Unicode and LiveCode

Unicode in LiveCode

Using Unicode in LiveCode: A Primer

by Devin Asay
Brigham Young University

If you have ever tried to create stacks in a language other than English and the more common West European languages you have run into the problem of how to produce all the character representations that the language requires. Of course, this is a problem in any programming environment, not just in LiveCode. Fortunately, Unicode is there to help us out. The good news is that LiveCode handles Unicode seamlessly in nearly all circumstances. By learning just a few tips and tricks you can be on your way to multilingual bliss in no time!

A Few Basic Character Encoding Concepts

Before we get into Unicode itself, we need to understand the basics of how characters are represented in computer memory and on the screen.
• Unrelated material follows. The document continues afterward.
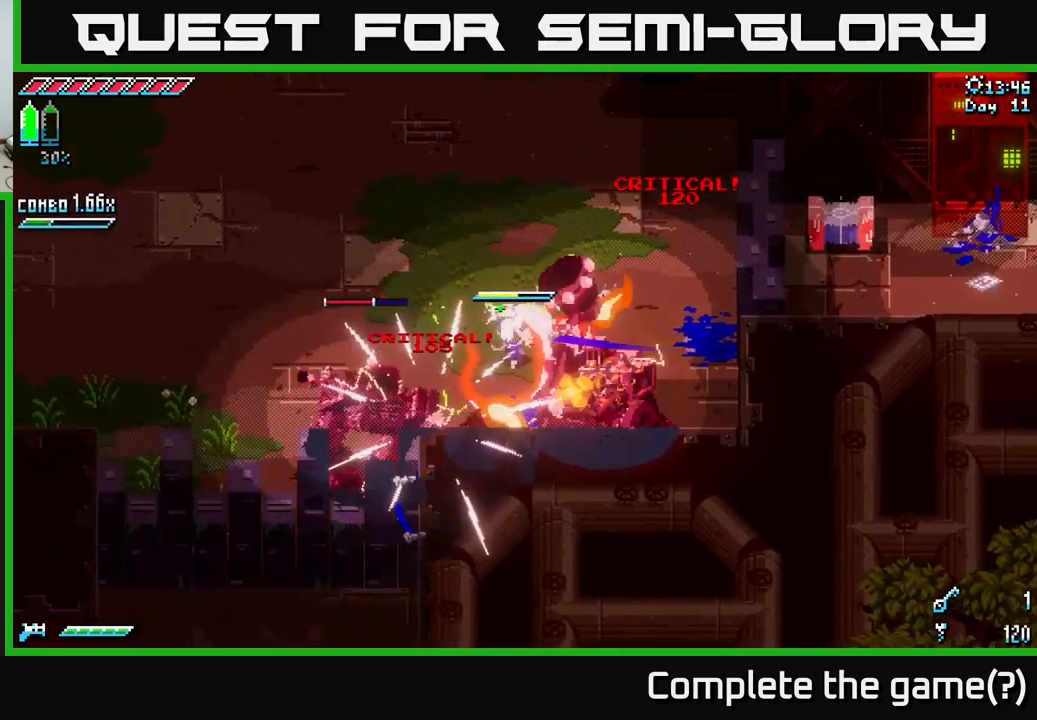
{"buttons": ["X"], "left_stick": "down-left", "right_stick": "center", "events": [[67, "X", "up"], [167, "X", "down"]]}
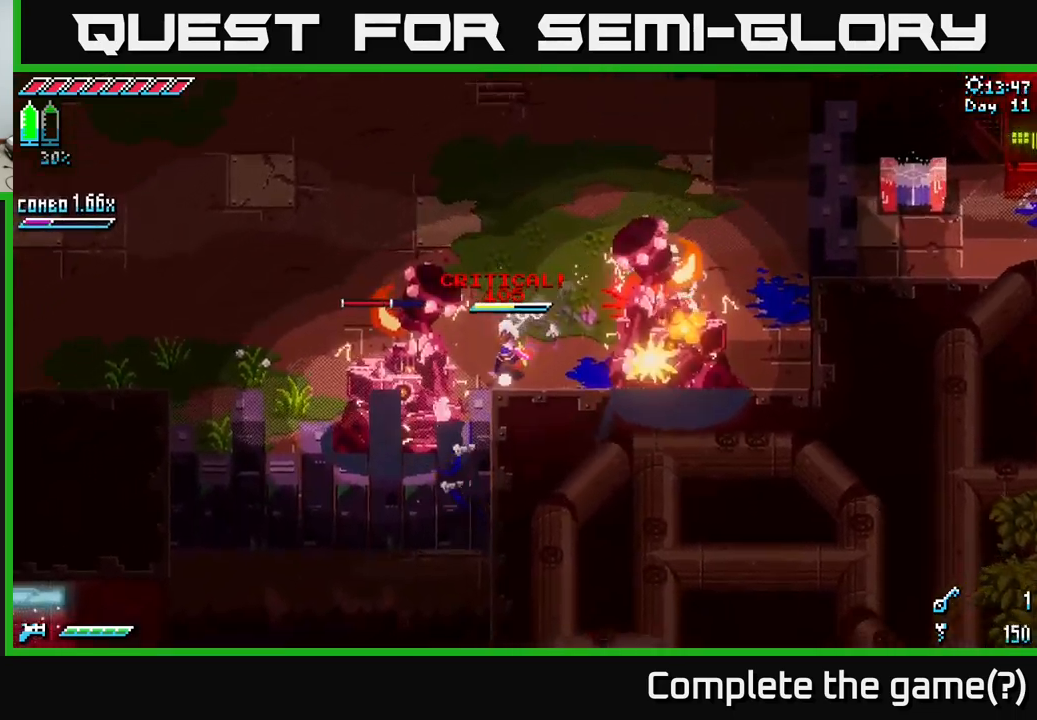
{"buttons": [], "left_stick": "center", "right_stick": "center", "events": [[83, "X", "up"], [200, "R2", "down"], [217, "left_stick", "left"], [300, "R2", "up"], [400, "left_stick", "center"]]}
As you know, at the most basic level computers are nothing more than very powerful number-crunching machines. The computer’s Central Processing Unit, or CPU, is composed of millions of tiny transistors, each of which can be set to one of two states--off or on. Because of this binary nature, CPU7s manipulate numbers using base 2, or binary, arithmetic; in other words, all numbers are represented by 0s and 1s. That means that any time you press a key on your keyboard you are ultimately sending a binary code to the computer’s CPU.

Each 0 or 1 stored in a computer’s memory is known as a bit. Computers handle and store data in chunks of 8 bits called bytes. The earliest micro-computers used 8-bit processors--CPUs that could process one 8-bit byte of data at a time. In the early days of computing, one bit in every byte was used for internal “housekeeping” purposes, leaving only 7 bits available for storing data. For these and other historical reasons, characters of text could only be represented by a maximum of 7 bits.

Source: wikimedia.org. Image is in Public Domain
click to enlarge

Because computers needed to be able to pass text data to one another, in the early 1960s the American Standards Association developed a standard character encoding system known as ASCII--the American Standard Code for Information Interchange. (See chart right.) Due to the 7-bit limitation, this standard only specified 128 (2⁷) code points, numbered from 0 to 127. Upper and lower case Latin letters, numbers and common punctuation were assigned unique code points in this table. For instance, upper-case A is ASCII 64, the numeral 3 is ASCII 51, a space character is ASCII 32, and so forth. This standard is still widely used today and is 100% reliably consistent across all modern operating systems.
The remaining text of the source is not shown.